Sol zihniyetten ve sağ zihniyetten ayrılanlar bozulmuş ilan edilip, kalanlar ise sadakat göstermiş olarak damgalanmışlardır. Buna bütün kalbimle onay vererek, asra ayak uydurmayanlar, sözüm ona yenik düşmeyenler tarihte gelecek nesillere bırakacakları hiçbir izleri olmayacaktır. Sınırlandırılmış küçük hizipler olarak, kütüphanelerin tozlu raflarına mahkum kalacaklardır.
Ayrılanlar insanlığın ortak buluşma adresine doğru yol almakta olup, küreselleşen ve köyleşen Dünya’da ortak bir dünya vatandaşlığı anlayışı hakim olacaktır.
Sağ zihniyetin yeni oluşumları kötü yola mı düştü?
Sol zihniyetin yeni oluşumları eskilerden daha mı kötü?
Patlamış Mısır şuan daha mı kötü?
Yoksa Yasemin devriminin öncüleri eskilerden daha mı esir?
Özgürlük kıvılcımları saçılırken, Dünya haritasına şekil veren patronlar daha mı rahat olacak?
Veyahut Şam’daki Emevi Mescidi bu günden sonra daha mı esir olacak?
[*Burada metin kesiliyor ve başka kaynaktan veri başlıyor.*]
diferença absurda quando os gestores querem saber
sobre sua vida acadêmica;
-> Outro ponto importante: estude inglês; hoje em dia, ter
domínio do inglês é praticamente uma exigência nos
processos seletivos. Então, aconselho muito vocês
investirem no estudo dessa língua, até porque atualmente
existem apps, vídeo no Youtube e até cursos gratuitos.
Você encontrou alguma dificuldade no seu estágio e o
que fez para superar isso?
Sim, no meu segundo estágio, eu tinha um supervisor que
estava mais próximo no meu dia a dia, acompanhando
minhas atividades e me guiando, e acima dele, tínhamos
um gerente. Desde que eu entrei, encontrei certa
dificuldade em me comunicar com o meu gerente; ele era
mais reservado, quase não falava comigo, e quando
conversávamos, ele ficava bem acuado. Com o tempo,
Değişimden korkmayın insanlık birbirini tanımaya doğru yol alıyor.Bazen yazılmayan ve kırmızı çizgilerimiz zaman içerisinde doğruluğunu yitirebiliyor.Doğrularınızın genel geçerliliği varsa kamoyuna sunmaktan korkmayın.Korkanlar esir kalır, öz vatanlarından ve değerlerinden olabilirler.
Asra ayak uydurmak icin bazi degismez gerceklerimizi de mi çiğneyelim? Bazen tozlu raflarda kalmakta hayirli olabilir. Cunku islam garip olarak başladi garip olarak tamamlanacaktir. Insanligin ortak noktasini merak ediyorum. Ayrilip oraya doğru ilerleyenlere de bakiyorum. Aslinda ilerledikleri yer insanligin ortak bulusma noktasi degil farkli bir kaciş yolu.